Case 19 – Back Swing
A 69 year old male patient develops right sided thoracic back pain 4 weeks ago while golfing. The pain is constant, worse with movement, twisting and taking deep breaths in. No radicular symptoms and no neurological symptoms
On exam, decreased range of spinal motion. In particular, loss of thoracic lateral flexion. Patient had pain on right side at level of Rib 7 tender posterior and with manipulation of ribs. Normal sensation and no rash.
Figure 1: Anteriorposterior view of the thoracic spine (a) and the anterior posterior view of the lumbar spine (b) showing flowing osteophytes.
Figure 2: Lateral view of the cervical spine showing ossification of the anterior longitudinal ligament at C4-5.
Figure 3: Lateral view of the thoracic spine showing anterior osteophytes and ossification of the anterior longitudinal ligament.
Figure 4: Lateral view of the lumbar spine showing flowing anterior osteophytes indicative of diffuse idiopathic skeletal hyperostosis.
Diffuse idiopathic skeletal hyperostosis (DISH) is a relatively common condition affecting about 10% of people over age 50. Its characterized by the ossification of ligaments and entheses especially in the axial skeleton but also the peripheral joints. The thoracic spine is usually affected in this disease though other spinal segments and peripheral joints may also be involved.
DISH patients may experience pain and stiffness in neck, mid and low back and sometimes extremities. Thoracic spinal pain is a much more common complaint than pain in the shoulder, elbow and knee. They also experience reduced spinal motion, especially in the thoracic spine, which is present in most advanced cases. In advanced cases, due to spinal stiffness and lack of range of motion, the vertebral column becomes vulnerable to fracture even with relatively low-energy trauma. In addition, bony proliferation in the anterior part of the cervical spine can lead to dysphagia and mechanical airway obstruction.
On exam, reduced range of spinal motion, particularly thoracic movement, is the most common finding. Palpable nodules may also be felt at the entheses of the elbow, knee and Achilles region.
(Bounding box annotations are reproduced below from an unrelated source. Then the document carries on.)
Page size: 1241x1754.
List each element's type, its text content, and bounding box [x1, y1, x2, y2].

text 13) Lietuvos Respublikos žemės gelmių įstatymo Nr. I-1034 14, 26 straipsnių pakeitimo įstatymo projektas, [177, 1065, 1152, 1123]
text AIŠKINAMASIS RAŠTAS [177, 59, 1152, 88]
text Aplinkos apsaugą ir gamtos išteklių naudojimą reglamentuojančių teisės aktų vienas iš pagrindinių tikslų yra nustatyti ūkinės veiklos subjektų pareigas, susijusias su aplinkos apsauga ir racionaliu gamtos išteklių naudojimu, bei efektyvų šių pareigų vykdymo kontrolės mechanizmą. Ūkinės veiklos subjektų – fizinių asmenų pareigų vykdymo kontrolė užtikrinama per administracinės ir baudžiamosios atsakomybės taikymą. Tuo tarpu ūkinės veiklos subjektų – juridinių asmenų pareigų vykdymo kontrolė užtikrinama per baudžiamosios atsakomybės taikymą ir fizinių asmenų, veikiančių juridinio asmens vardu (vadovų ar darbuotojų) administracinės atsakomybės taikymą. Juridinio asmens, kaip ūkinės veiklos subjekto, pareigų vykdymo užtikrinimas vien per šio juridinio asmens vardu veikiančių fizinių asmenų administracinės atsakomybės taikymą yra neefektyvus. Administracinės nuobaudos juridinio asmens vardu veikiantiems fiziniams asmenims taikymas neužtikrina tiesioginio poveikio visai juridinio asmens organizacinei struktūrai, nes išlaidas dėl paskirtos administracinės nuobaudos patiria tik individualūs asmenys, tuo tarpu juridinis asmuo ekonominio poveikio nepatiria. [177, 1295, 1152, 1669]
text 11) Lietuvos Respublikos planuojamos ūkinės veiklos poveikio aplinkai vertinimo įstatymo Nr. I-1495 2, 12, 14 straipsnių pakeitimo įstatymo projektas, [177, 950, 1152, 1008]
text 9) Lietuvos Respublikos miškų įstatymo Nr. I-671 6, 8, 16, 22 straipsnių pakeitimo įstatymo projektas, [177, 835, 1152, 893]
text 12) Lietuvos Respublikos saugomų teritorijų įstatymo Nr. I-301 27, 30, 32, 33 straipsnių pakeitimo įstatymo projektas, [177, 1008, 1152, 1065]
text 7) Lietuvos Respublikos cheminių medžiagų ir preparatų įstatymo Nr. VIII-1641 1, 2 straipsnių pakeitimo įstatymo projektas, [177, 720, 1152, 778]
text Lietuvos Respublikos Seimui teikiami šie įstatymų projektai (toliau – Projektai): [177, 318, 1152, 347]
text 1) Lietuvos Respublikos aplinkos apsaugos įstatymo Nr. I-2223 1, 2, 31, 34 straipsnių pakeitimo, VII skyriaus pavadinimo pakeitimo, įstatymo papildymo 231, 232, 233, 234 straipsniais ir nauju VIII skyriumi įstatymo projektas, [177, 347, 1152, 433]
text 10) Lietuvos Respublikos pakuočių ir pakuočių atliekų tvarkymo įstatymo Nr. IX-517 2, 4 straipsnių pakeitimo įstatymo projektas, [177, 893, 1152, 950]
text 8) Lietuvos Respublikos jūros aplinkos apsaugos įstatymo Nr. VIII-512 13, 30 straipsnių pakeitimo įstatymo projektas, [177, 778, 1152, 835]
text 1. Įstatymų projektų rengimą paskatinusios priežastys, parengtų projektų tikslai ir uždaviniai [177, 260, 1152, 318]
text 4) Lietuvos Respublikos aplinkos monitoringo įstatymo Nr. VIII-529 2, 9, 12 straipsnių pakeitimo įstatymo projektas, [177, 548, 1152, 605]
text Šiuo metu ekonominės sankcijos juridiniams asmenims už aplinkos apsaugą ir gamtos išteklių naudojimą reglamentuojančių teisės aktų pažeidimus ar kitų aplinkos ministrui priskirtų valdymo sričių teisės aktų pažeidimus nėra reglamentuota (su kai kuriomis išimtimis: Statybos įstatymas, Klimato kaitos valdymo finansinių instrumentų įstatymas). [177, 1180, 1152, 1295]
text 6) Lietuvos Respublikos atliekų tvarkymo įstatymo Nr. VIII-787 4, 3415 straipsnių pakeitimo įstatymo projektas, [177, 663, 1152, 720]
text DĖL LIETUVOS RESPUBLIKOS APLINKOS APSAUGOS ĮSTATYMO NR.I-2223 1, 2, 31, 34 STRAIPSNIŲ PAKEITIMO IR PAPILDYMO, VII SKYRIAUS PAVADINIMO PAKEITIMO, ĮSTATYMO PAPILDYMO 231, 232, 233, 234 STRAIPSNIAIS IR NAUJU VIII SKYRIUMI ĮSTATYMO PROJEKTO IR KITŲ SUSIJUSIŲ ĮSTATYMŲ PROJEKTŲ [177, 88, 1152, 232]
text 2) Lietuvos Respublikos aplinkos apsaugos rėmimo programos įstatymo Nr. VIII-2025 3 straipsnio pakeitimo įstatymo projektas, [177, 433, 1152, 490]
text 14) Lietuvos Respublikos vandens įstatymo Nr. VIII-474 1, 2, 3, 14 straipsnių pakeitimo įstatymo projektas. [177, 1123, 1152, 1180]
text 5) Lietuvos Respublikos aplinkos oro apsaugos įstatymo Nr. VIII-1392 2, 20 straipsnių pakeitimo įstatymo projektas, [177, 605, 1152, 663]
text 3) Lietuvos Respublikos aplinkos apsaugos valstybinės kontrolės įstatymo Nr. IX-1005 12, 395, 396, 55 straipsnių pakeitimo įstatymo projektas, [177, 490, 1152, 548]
The main hallmarks of DISH are radiographic abnormalities. Flowing calcification of the anterolateral aspect of the vertebral body in the form of osteophytes is a prominent characteristic of DISH. Bony spurs can be observed in the thoracic, lumbar and cervical spine. Commonly accepted diagnostic criteria by Resnick and Niwayama require flowing osteophytes over four vertebral bodies, preservation of intervertebral disc space without apparent degenerative disc disease, and the absence of apophyseal or sacroiliac joint erosions, sclerosis or ankylosis. Bony proliferation and osteophytes indicative of DISH can also be observed at the iliac crest, ischial tuberosity and trochanter of the hip and pelvis, the ligamentous insertions at the patella, and the doral talus, dorsal and medial tarsal navicular, and lateral and plantar aspects of the cuboid bone of the foot.
DISH shares some features with ankylosing spondylitis, such as their associated with ligamentous ossification and syndesmophytes. However, in ankylosing spondylitis, the bony bridges are slender and involve the outer margin of the annulus fibrosis rather than the anterior longitudinal ligament. Additionally, erosions and bony ankylosis of the sacroiliac and apophyseal joints are not observed in DISH.
Diagnosis: Right Subluxed rib # 7 (costovertebral pain) secondary to loss of range of motion secondary to DISH.
Treatment: Physiotherapy/Chiropractic manipulation for subluxed rib/costoverterbral pain. Various physiotherapeutic modalities for spinal stiffness such as range of motion exercises, heat, ultrasound and gentle exercise. NSAIDS for pain.